ABOUT THIS TASK: Apart from the pictures, output all of the records exactly.

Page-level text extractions
-----
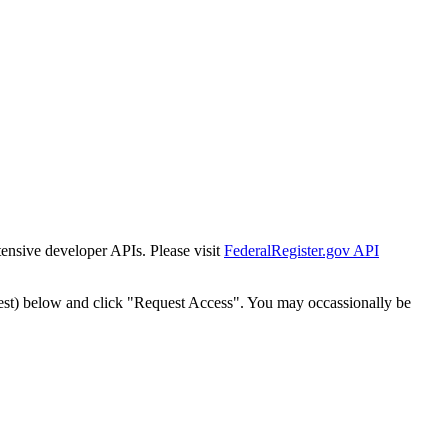
tensive developer APIs. Please visit
FederalRegister.gov API
est) below and click "Request Access". You may occassionally be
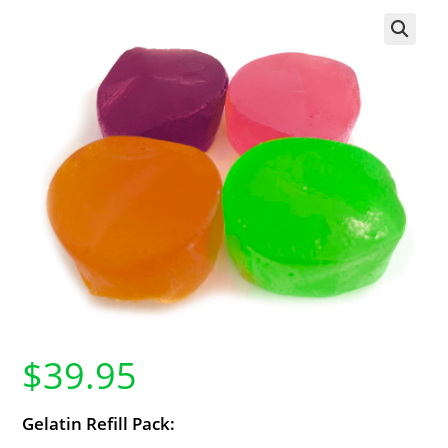
$
39.95
Gelatin Refill Pack:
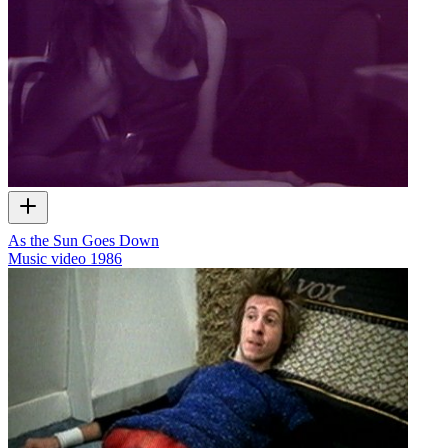
As the Sun Goes Down
Music video
1986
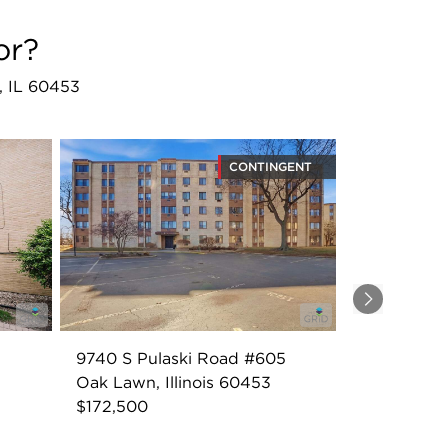
or?
n, IL 60453
CONTINGENT
Next
9740 S Pulaski Road #605
Oak Lawn, Illinois 60453
$172,500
-----
ANSWER TO THIS EXERCISE:
tensive developer APIs. Please visit
FederalRegister.gov API
est) below and click "Request Access". You may occassionally be
$
39.95
Gelatin Refill Pack:
As the Sun Goes Down
Music video
1986
or?
n, IL 60453
CONTINGENT
Next
9740 S Pulaski Road #605
Oak Lawn, Illinois 60453
$172,500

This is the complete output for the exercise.